Saved entries:
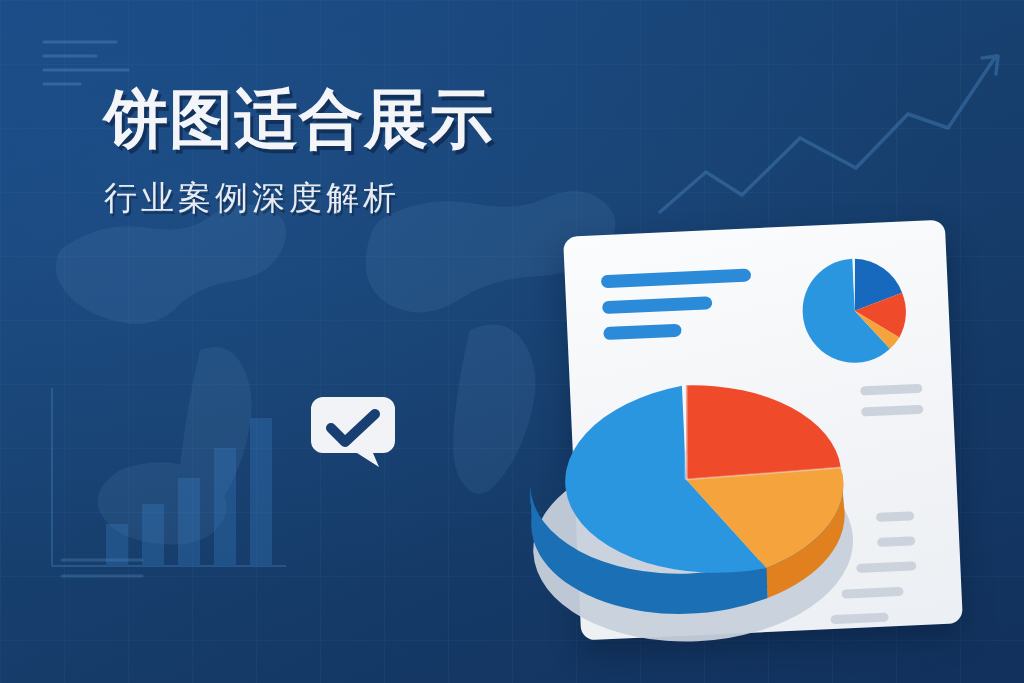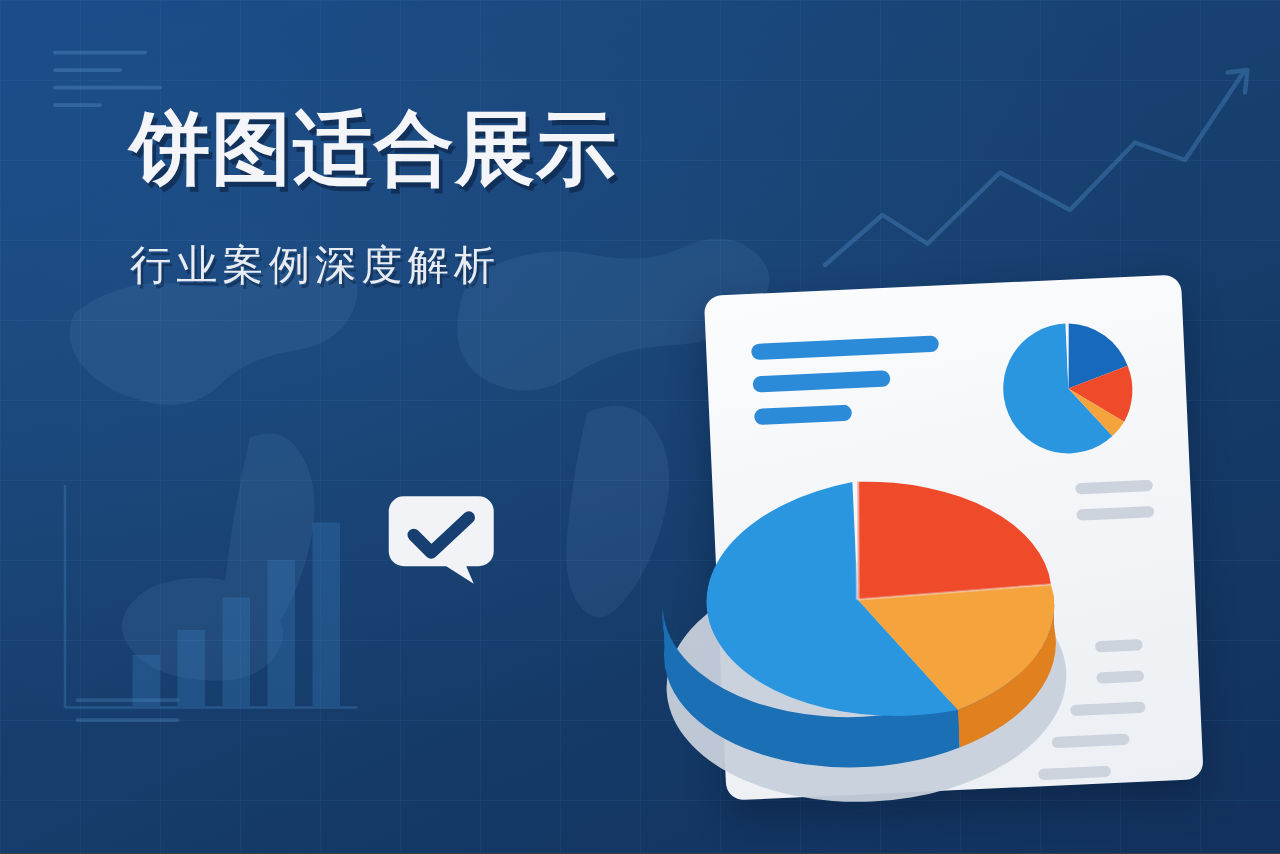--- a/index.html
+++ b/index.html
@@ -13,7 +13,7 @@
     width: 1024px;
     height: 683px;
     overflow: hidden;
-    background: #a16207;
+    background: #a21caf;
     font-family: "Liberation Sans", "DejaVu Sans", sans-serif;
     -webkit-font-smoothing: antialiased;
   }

WHAT THE EXERCISE ASKS: With "font" as the string to look for, count the matching lines in the entries above and report only the number.

SOLUTION TO THE PROBLEM: 2